I’m a talker. I love to talk, share stories, laugh. While I love to talk, I also love to listen. I think I’m a good listener and have even been known to give some wise counsel a time or two. Over the past year or so, I have been working through the idea of “talking less and listening more.” Several friends have teased me mercilessly about this… I don’t think they believe I am capable! It truly is something that I am working on. It tends to make people uncomfortable. When I sit back to just listen and not take center stage with my stories and humor, people immediately think something is wrong. As I grow older, I don’t want to be the center of attention… the one that makes people laugh. I want to really listen to others and take in the conversations around me. I want whatever comes out of my mouth to be wise and meaningful. I don’t want to leave gatherings with that feeling that I’ve said too much.

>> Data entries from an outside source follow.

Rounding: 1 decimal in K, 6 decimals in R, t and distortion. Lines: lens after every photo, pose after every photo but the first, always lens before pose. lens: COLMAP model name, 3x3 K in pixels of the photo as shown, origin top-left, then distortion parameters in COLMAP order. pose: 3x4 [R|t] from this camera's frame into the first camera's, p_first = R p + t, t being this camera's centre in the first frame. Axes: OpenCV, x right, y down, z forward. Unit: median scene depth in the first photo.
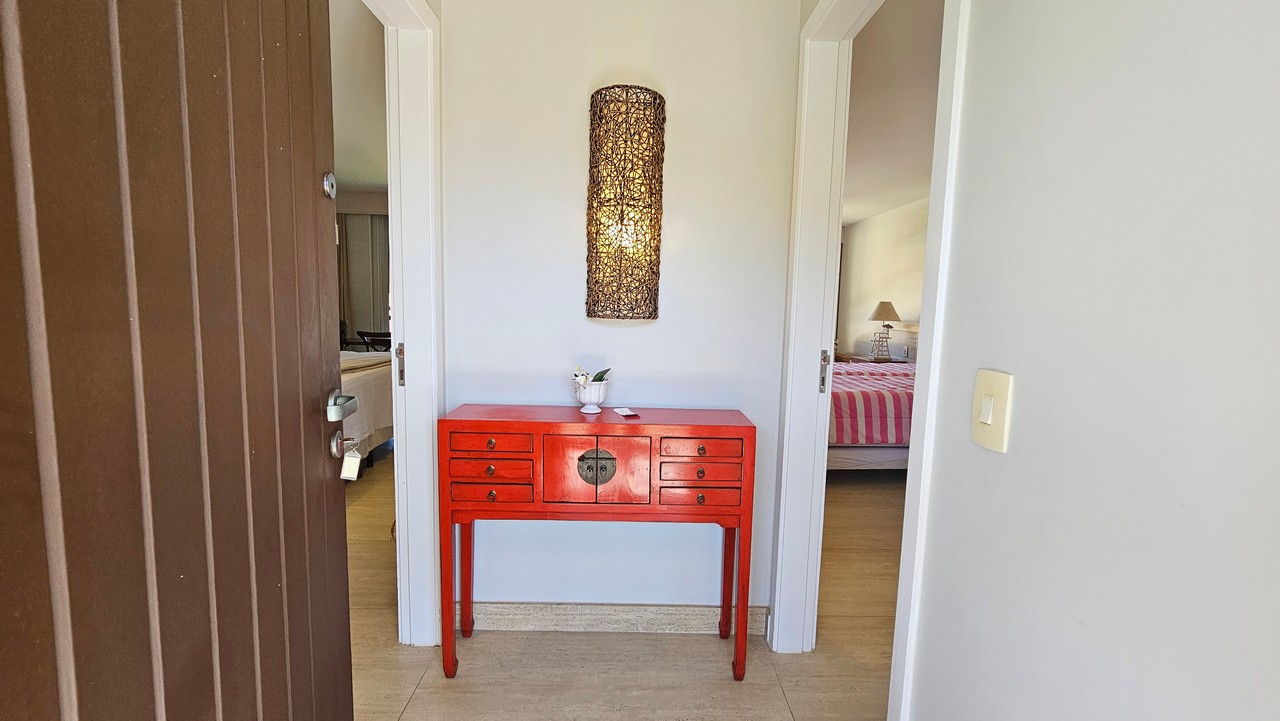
lens RADIAL K [[522.6, 0, 637.4], [0, 522.6, 358.9], [0, 0, 1]] dist [0.000136, -0.000024]
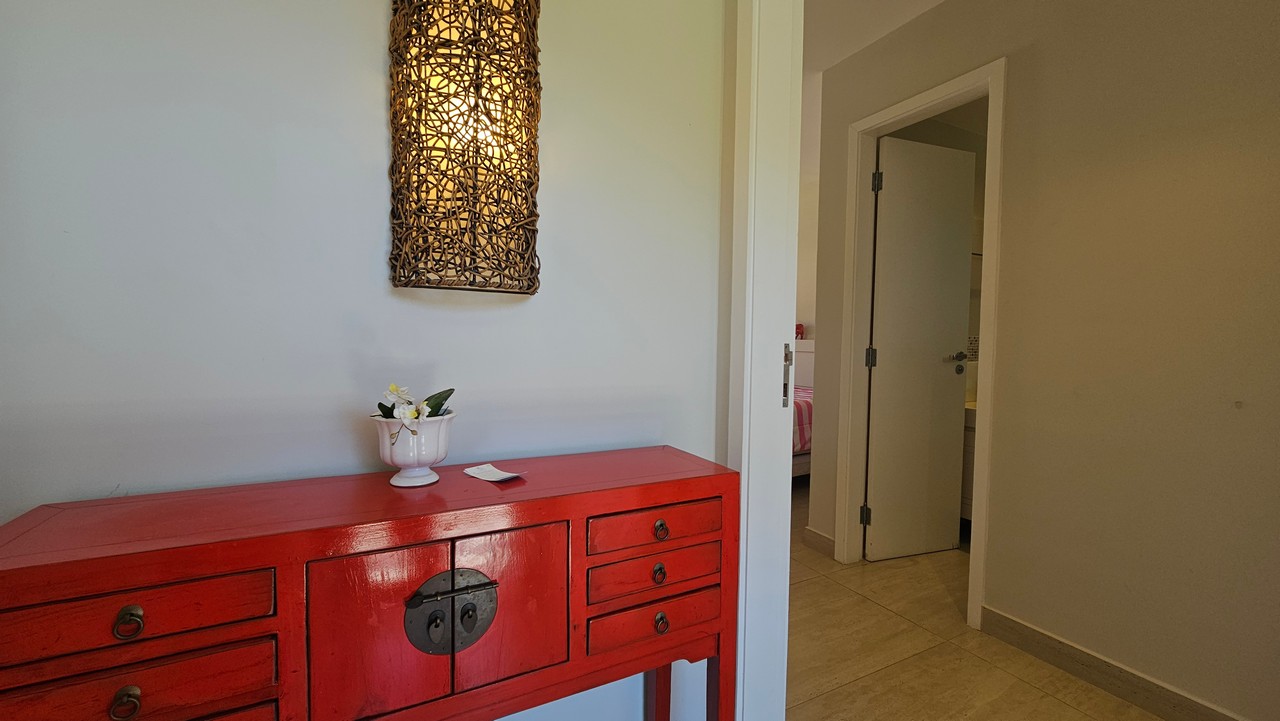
lens RADIAL K [[517.5, 0, 638.2], [0, 517.5, 356.9], [0, 0, 1]] dist [0.001079, 0.000188]
pose [[0.890969, -0.027748, 0.453216, -0.122687], [0.052983, 0.997666, -0.043078, 0.019837], [-0.450963, 0.062394, 0.890359, 0.502645]]
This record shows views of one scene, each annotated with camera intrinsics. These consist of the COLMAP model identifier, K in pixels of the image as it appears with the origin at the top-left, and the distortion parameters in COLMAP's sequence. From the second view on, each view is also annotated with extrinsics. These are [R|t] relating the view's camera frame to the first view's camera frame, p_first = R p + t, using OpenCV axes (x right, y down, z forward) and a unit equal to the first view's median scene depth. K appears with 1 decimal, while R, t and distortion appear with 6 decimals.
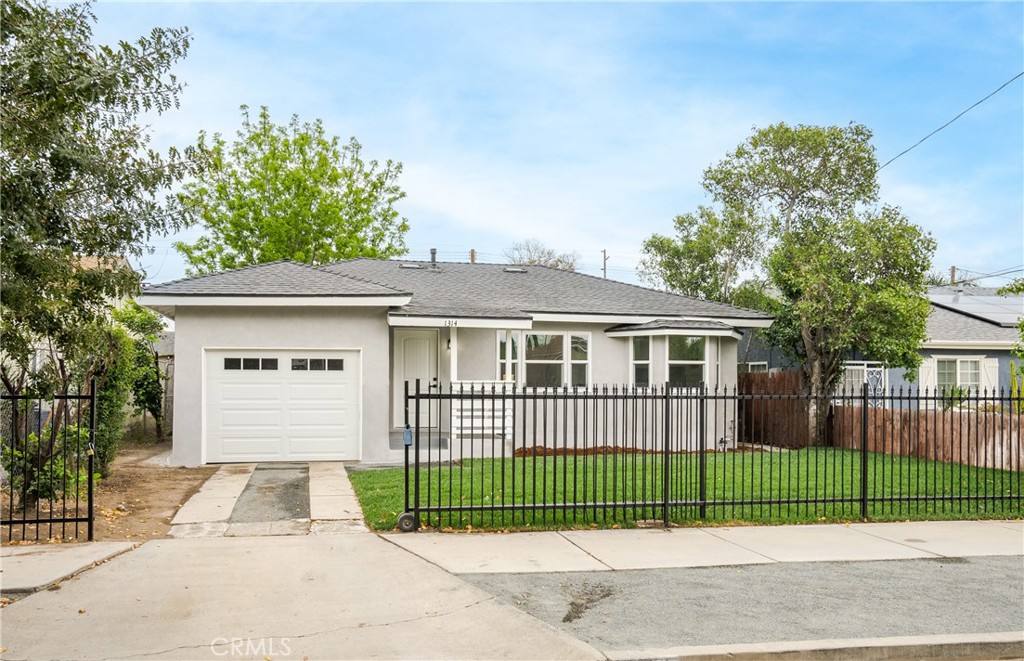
lens RADIAL K [[1184.4, 0, 511.8], [0, 1184.4, 332.6], [0, 0, 1]] dist [0.066187, 0.000000]
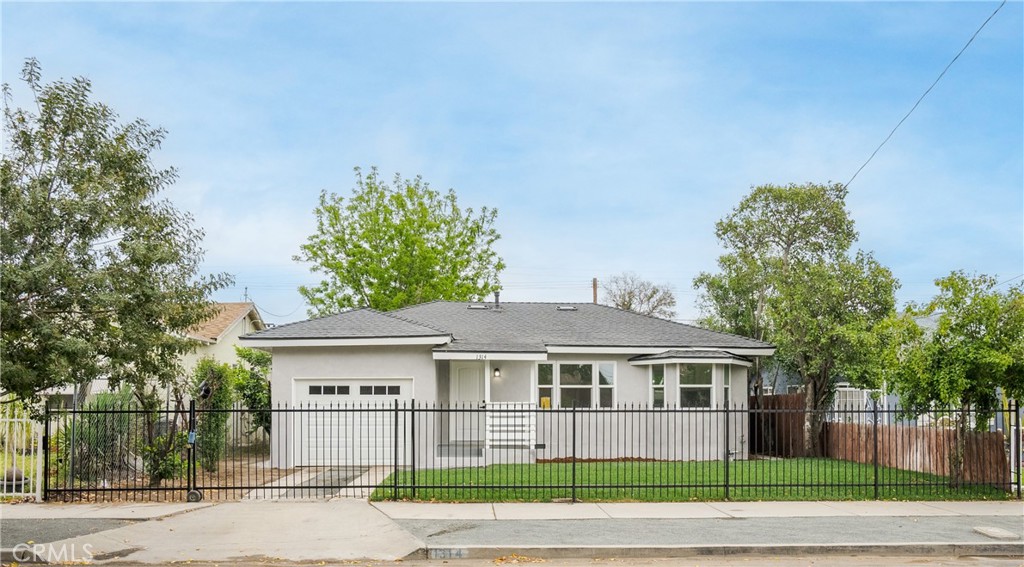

Being the talker that I am, I also love to talk to God. When I say “talk to God” I mean that I do most of the talking! I lay it all out for Him… as if He does not already know! I can’t leave out any details or ideas for solving my dilemmas. Here’s what’s going on, Lord… here are some ideas to solve it… now you take it and make it happen! I can just see Him up there shaking His head. Silly girl, I’ve already got this one taken care of.
My morning quiet time is changing up a bit. I’m working on trying to sit quietly before the Lord and let Him speak to me! Now there’s a concept! As I sit and contemplate one of my favorite scriptures, Psalm 46:10… Be still and know that I am God, I’m learning that while I know He is God, I don’t sit quietly very well. My mind goes to all kinds of places and I am once again back to solving my own problems. Our world is such a noisy place and the older I get, the harder that is for me. I long to make a difference in this world and know that I have a greater chance if I listen to the wise counsel of my Father. Be still… and know.